The advantage of structured data is that it is easily parsed by machine learning applications. Its organized nature makes it simple to manipulate and query. Structured data is also more user-friendly for people who aren’t data scientists, and there are many mature, well-vetted solutions today for analyzing, searching, and processing it. 

However, while structured data fits neatly into relational databases, it can be complicated to set up and the organized configuration of data can make it difficult to change up later on. Because it conforms to a predefined structure, that information can usually only be used for its originally intended purpose. Plus, structured data is typically stored in data warehouses, which are rigid and highly defined. That makes it expensive in terms of time and effort when an organization wants to use that structured data differently. 
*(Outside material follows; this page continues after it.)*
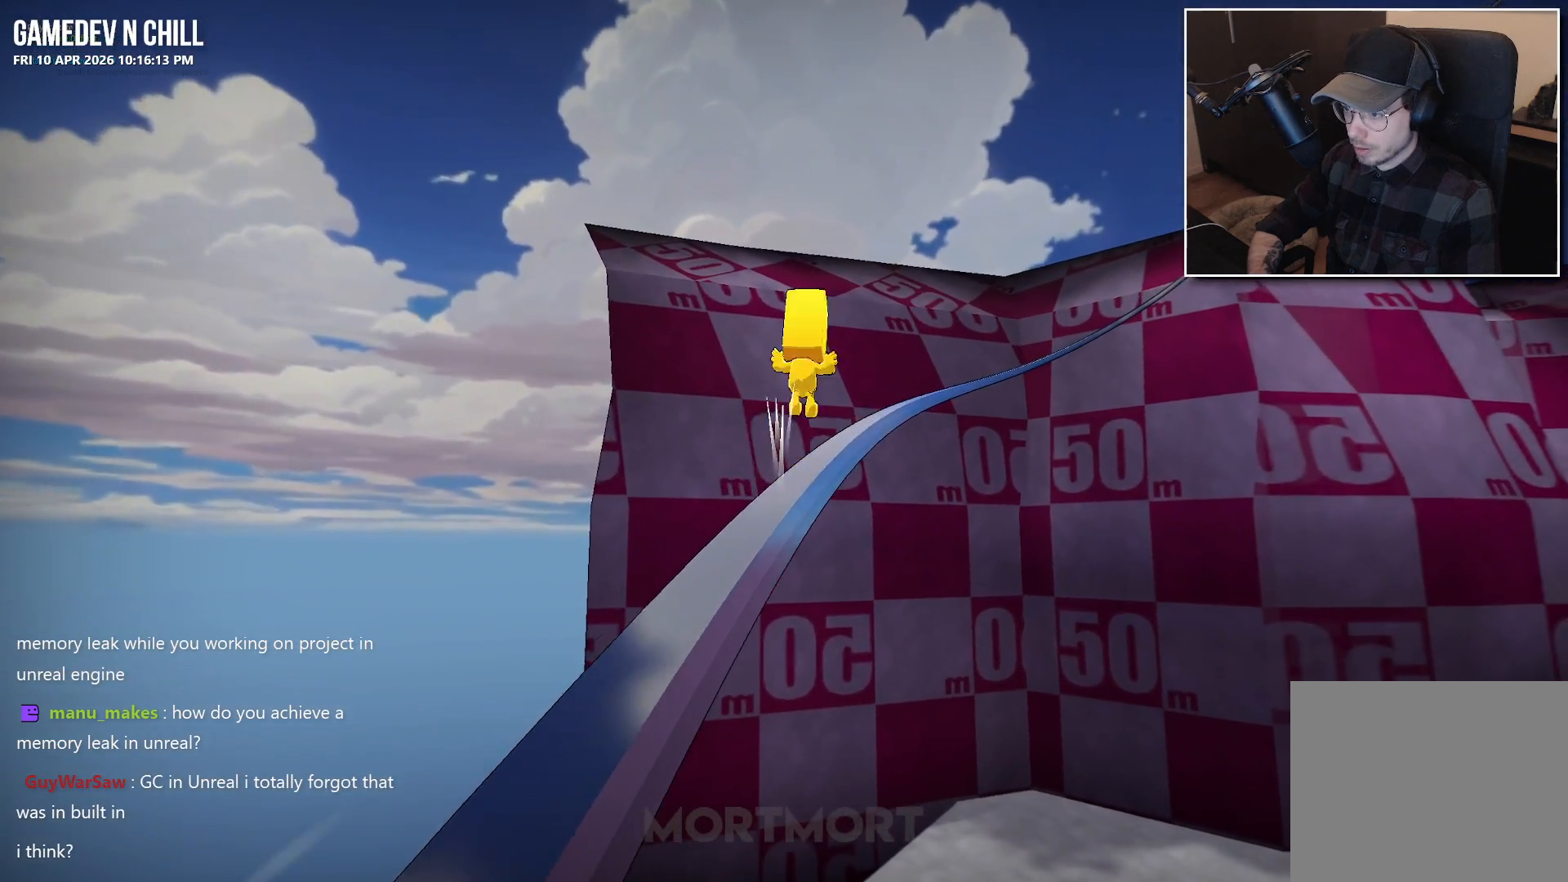
{"buttons": ["A"], "left_stick": "center", "right_stick": "center", "events": []}
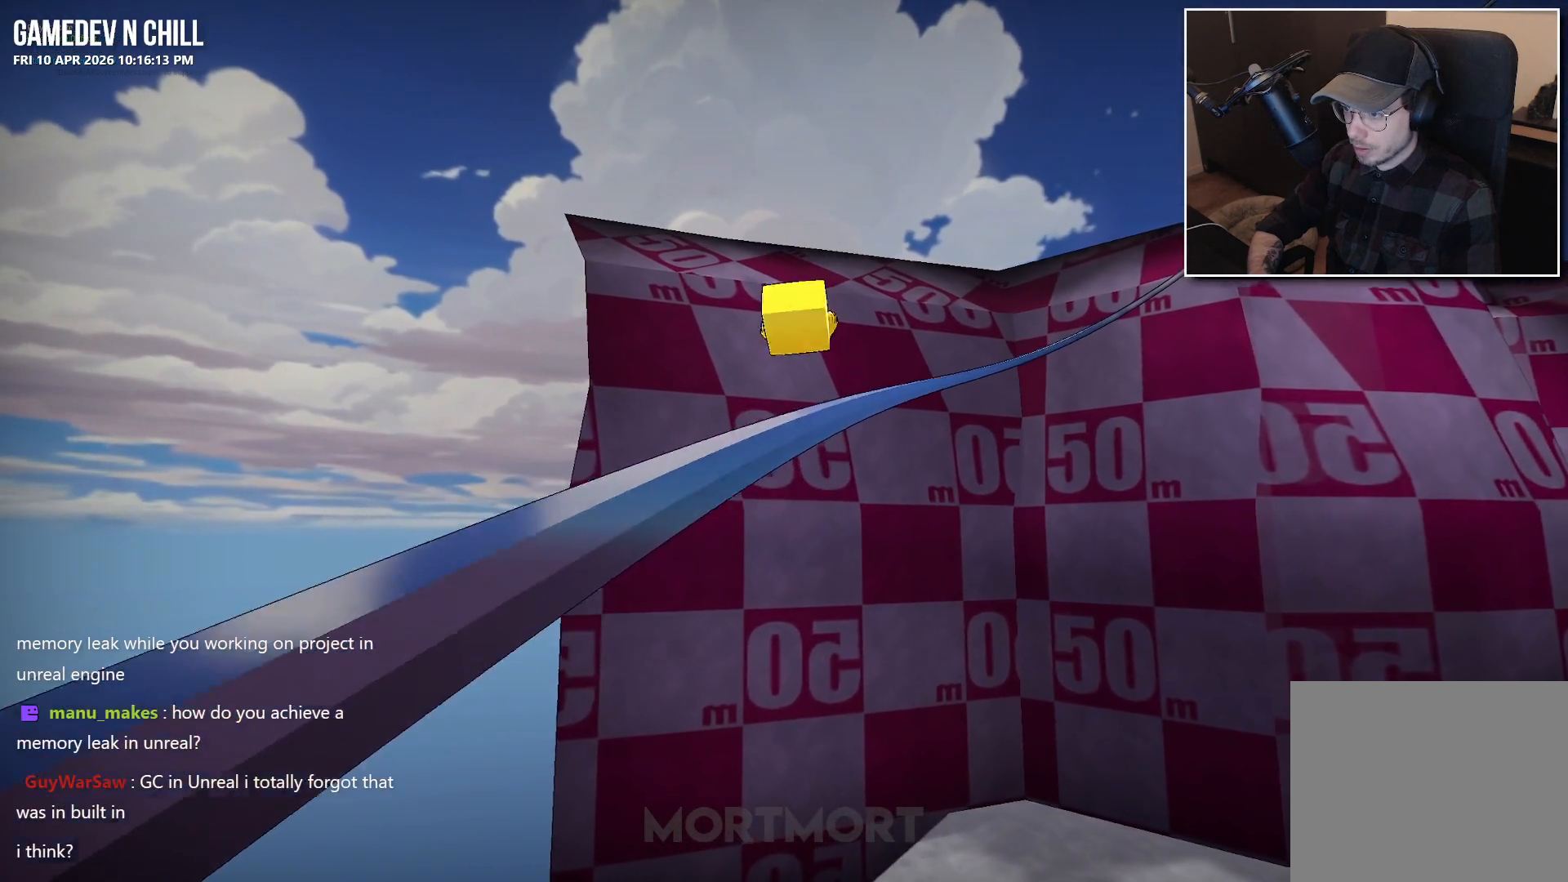
{"buttons": [], "left_stick": "center", "right_stick": "center", "events": [[217, "A", "up"]]}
Unstructured data, on the other hand, is not stored in any predefined format. Because it’s stored in its native format, it can be used quite flexibly for a wide range of use cases and needs. Also, due to the fact that it’s not predefined, unstructured data collection is typically fast and easy. It’s stored most commonly in data lakes, as opposed to data warehouses, and these lakes are highly scalable and can accommodate massive volumes of data. 

The downside to unstructured data, however, is that it’s generally more complicated and complex to prepare and analyze. It requires trained data scientists who know how to clean and use the data—and also to understand how various data sets are related to others. Unstructured data also requires more specialized tools to parse and analyze. While solutions are maturing today, they’re still “younger” than tools for analyzing structured data and have a ways to go to match the capabilities the industry is accustomed to with structured data manipulation and analysis.

Why Managing Unstructured Data Is Harder

Unstructured data is harder to manage because—well, it’s unstructured. That leads to a whole slew of issues that we’ve already mentioned in previous sections. It’s harder to organize, analyze, process, store, and retrieve. Querying, or searching, the data is also harder than it is with structured data because of the lack of fixed or predefined formats and the wide variety of data types it encapsulates. 

Scalability can also be an issue with unstructured data, as traditional storage systems require organizations to add more disks or storage nodes to the system to scale out. That scale-out model isn’t infinite and can also get expensive over time. 

Unstructured data requires storage that can scale out efficiently and cost-effectively. Many storage solutions for unstructured data are object storage solutions because object storage includes detailed metadata and a unique ID to make data access and retrieval easier. Unstructured data storage should also be flexible to allow for a range of data types and simplify access to archived data. 

While unstructured data is still typically more difficult to manage and use than structured data, the extra effort is worth it. Unstructured data is rich with hidden patterns and insights that can give your organization new and innovative ways to compete and succeed in today’s increasingly fierce marketplace.